Turkish spies caught exploiting zero-day for over a year

Microsoft reported that Turkish espionage operatives have been exploiting a zero-day vulnerability (CVE-2025-27920) in the Output Messenger app to gather intelligence on the Kurdish military in Iraq. This operation, attributed to the group Marbled Dust, began in April 2024. The vulnerability is a directory traversal flaw in version 2.0.62 of the app, and many users have not yet updated to the patched version released in December. Marbled Dust has used this flaw to access sensitive user data and deploy malicious files within the Output Messenger server. The group has a history of targeting entities opposing Turkish interests and has evolved its tactics by leveraging this vulnerability for unauthorized access.
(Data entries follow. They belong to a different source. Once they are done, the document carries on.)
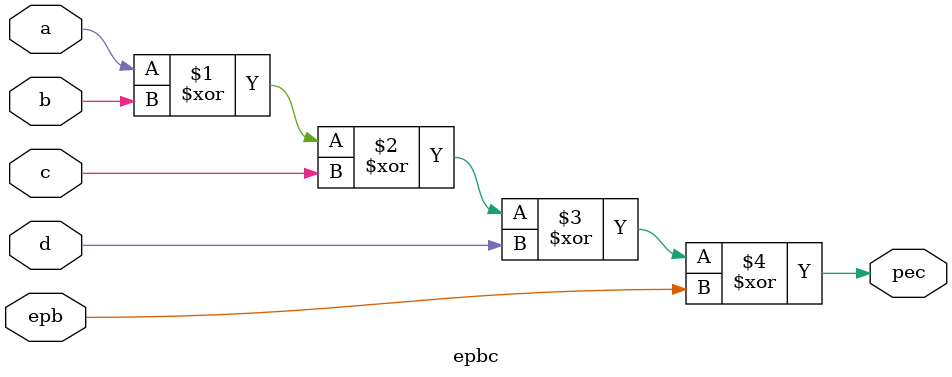
<source format=v>
`timescale 1ns / 1ps

module epbc(
    input a,b,c,d,epb,
    output pec
    );
    assign pec=a^b^c^d^epb;
endmodule

</source>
Srimax and Microsoft are advising users to upgrade to version V2.0.63 to mitigate the risks associated with the exploit.

Winsage

May 7, 2025

Play ransomware exploited Windows logging flaw in zero-day attacks

The Play ransomware gang exploited a critical vulnerability in the Windows Common Log File System, identified as CVE-2025-29824, to execute zero-day attacks, gaining SYSTEM privileges and deploying malware. Microsoft recognized this flaw and issued a patch during last month's Patch Tuesday. The gang targeted sectors including IT and real estate in the U.S., the financial sector in Venezuela, a Spanish software company, and retail in Saudi Arabia. They used the PipeMagic backdoor malware to deploy the CVE-2025-29824 exploit and install ransomware payloads. Symantec's Threat Hunter Team linked these activities to the Play ransomware-as-a-service operation, noting the use of the Grixba infostealer tool. The Play ransomware group, active since at least June 2022, employs double-extortion tactics and has compromised approximately 300 organizations globally as of October 2023. Notable victims include Rackspace, Arnold Clark, the City of Oakland, Dallas County, Antwerp, and Microchip Technology.

Winsage

May 7, 2025

Microsoft has no plans to fix Windows RDP bug that lets you log in with old passwords

Microsoft has decided not to address a significant security flaw in the Windows Remote Desktop Protocol (RDP) that allows users to log in with outdated, cached passwords, even after those passwords have been changed. The company claims this behavior is intentional, designed to prevent users from being locked out of their machines. Microsoft does not consider this a security vulnerability, despite concerns that it creates a potential backdoor for unauthorized access. The issue has been known to Microsoft since at least August 2023, but they chose not to modify the functionality due to compatibility concerns with existing applications.